> Your task: Each entry that follows should be retyped in full and exactly.

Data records
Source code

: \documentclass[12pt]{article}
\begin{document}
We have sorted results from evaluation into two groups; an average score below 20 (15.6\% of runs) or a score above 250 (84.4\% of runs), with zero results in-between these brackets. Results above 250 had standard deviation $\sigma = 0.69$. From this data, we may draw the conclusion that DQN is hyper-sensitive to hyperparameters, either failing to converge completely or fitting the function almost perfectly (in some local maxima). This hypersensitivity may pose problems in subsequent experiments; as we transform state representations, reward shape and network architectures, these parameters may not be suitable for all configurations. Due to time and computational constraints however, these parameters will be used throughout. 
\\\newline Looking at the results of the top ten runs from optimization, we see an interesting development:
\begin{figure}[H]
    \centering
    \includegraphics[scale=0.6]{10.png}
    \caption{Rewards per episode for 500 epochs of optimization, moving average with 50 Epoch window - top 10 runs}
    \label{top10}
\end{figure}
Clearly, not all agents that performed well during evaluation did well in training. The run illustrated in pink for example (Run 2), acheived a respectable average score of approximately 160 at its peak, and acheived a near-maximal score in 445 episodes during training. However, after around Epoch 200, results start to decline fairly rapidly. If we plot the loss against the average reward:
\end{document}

> Answer to the exercise:
Source code

: \documentclass[12pt]{article}
\begin{document}
We have sorted results from evaluation into two groups; an average score below 20 (15.6\% of runs) or a score above 250 (84.4\% of runs), with zero results in-between these brackets. Results above 250 had standard deviation $\sigma = 0.69$. From this data, we may draw the conclusion that DQN is hyper-sensitive to hyperparameters, either failing to converge completely or fitting the function almost perfectly (in some local maxima). This hypersensitivity may pose problems in subsequent experiments; as we transform state representations, reward shape and network architectures, these parameters may not be suitable for all configurations. Due to time and computational constraints however, these parameters will be used throughout. 
\\\newline Looking at the results of the top ten runs from optimization, we see an interesting development:
\begin{figure}[H]
    \centering
    \includegraphics[scale=0.6]{10.png}
    \caption{Rewards per episode for 500 epochs of optimization, moving average with 50 Epoch window - top 10 runs}
    \label{top10}
\end{figure}
Clearly, not all agents that performed well during evaluation did well in training. The run illustrated in pink for example (Run 2), acheived a respectable average score of approximately 160 at its peak, and acheived a near-maximal score in 445 episodes during training. However, after around Epoch 200, results start to decline fairly rapidly. If we plot the loss against the average reward:
\end{document}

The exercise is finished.